# Dispersed camping



## Barfolomew

I'm looking to do some dispersed camping in the Chattahoochee National Forest in Northwest GA.  A couple of questions have come up that I would like to see if anyone knows the answer to.

1) Any restrictions on dispersed camping?  My understanding is that I can camp anywhere with reason on National Forest land.  I am restricted in that I can only take my vehicle on designated roads.

2) My understanding is that I can cut firewood (down trees only) on National Forest property and use it while there, but cannot take any home.  If I take any home, I need a permit.  Is this correct?

3) As with hunting, keep things a clean as possible and no cutting live or standing trees.

4) I don't think the GA national forest is seasonal as some of the other ones are, is that true?

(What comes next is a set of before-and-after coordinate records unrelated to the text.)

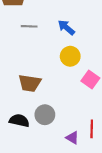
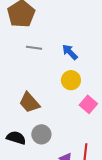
brown trapezoid: (30, 83) -> (29, 103), turned 35

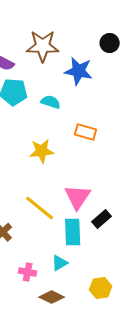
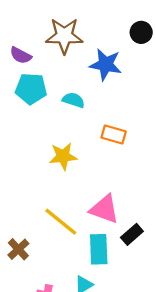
pink triangle: (78, 197) -> (104, 209), turned -44

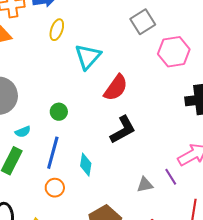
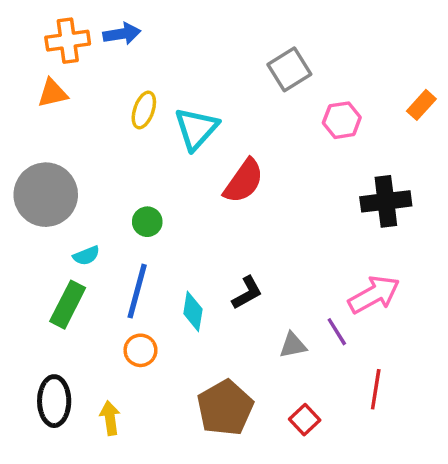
yellow ellipse: (57, 30) -> (144, 110), moved
pink hexagon: (174, 52) -> (342, 120), size x0.7
black L-shape: (123, 130) -> (247, 293), moved, size x0.7

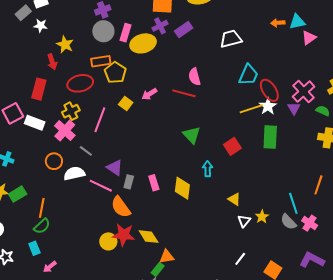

5) Any recommendations on where to go or other advise would be appreciated.


----------



## greg_n_clayton

1. None I am aware of. No fires during high fire danger times unless in designated rings. They post and get the word out !! True bout the roads. If the gates are open, you can enter. 2. In Chattahoochee, dead/and/or/down. True about permit. 3. Again, you can cut them down if they "are" dead. 4. never heard anything of this. 5. I don't know nuttin bout NW Ga..


----------



## westcobbdog

Hike the AT or Bartram trails.


----------



## Blackberryhill

Visit this website http://www.fs.usda.gov/main/conf/home and you will find most or all of the answers to your questions. If in doubt call the local Rangers Station and ask them. They are very friendly and helpful. Good luck on your ventures.


----------



## Corvus

I don't think it's legal to use any motorized equipment on NF land,  I've seen the green men come and ticket people for dropping trees before. They've even come out for ride bys after hearing a chainsaw fire up.


----------



## j_seph

Make sure you are where you think you are. We had a couple come into our club, drove by box stands, parked vehicle and headed off for a day of hiking and night of camping. Yea they ended up on NF but was all over our property to do it. When deputy came up the next morning we ran into them and even then they thought they were on NF land.


----------